What does ‘Made in the UK’ mean?

For a maker to be able to use the term ‘Made in the UK’, a product must be wholly produced, manufactured or assembled within the UK (or to have been significantly changed through a treatment or process here). You can’t just apply the term willy nilly. It has to be earned. It’s proof that air miles haven’t been squandered and that something has not been made in China, for example — which is another reason we created our badges, so that you can clearly see exactly what is made in the UK on Holly & Co.
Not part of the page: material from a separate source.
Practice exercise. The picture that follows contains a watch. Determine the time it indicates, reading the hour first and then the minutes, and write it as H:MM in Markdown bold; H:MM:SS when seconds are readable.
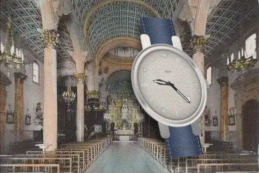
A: **9:23**
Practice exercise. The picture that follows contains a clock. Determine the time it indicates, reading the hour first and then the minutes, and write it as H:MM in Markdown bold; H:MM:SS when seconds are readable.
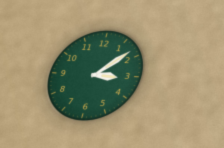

Why is ‘Made in the UK’ good? 10 reasons why we should manufacture in the UK

Here are some more points to consider…

  1. Locally made products are better for the environment — with a lower carbon footprint thanks to the reduced transportation distances.
  2. The unique skills and expertise of makers — which is often handed down through generations. People who make with their hands often create perfectly imperfect, one-of-a-kind products.
  3. A sense of purpose — knowing you are getting up each day to create something that is of real value to others.
  4. Mental health benefits — surely it’s important to value calm, slow practices over making a fast profit?
  5. The fact craft helps build rich communities — benefiting not only maker communities across the UK but also local communities, who can take pride that York is now known for its York Ghost Merchants for example or that Frome has a vibrant independent scene (see my local shopping guides on Instagram for more).
  6. It supports the UK economy and creates jobs — micro businesses are essential to the UK economy, generating £1.6 trillion and employing 16 million people — yet 92% of small businesses reported that they don’t feel seen, heard or loved.¹
  7. Unique products — focused on anything from our sense of humour and eccentricity, to our unique sense of style.
  8. A high ethical standard of workers — compared to some countries around the world, the UK rate is generally reported to be high.
  9. A high level of quality control — the UK manufacturing laws (not to mention the pride of makers) helps ensure meticulous craftsmanship.
  10. Plus there’s the emotional value of giving and receiving handcrafted gifts made locally — I truly believe it represents thoughtfulness and care because it shows you think not just about buying ‘stuff’ but about the real cost and value of what you choose to give to people.

A nation of shopkeepers

Apparently, it was Napoleon who called us a nation of shopkeepers and it was originally meant as an insult. But is it? Are the ‘swipe and scan’ tills at supermarkets really better for our communities? Corporate businesses are excelling and high streets have been accused of morphing into generic ghost towns. Won't shopkeepers with decent values, original products and the personal touch be missed? Plus it’s not just our unique physical and online shops that are slipping away, but UK crafts and crafts(wo)manship too.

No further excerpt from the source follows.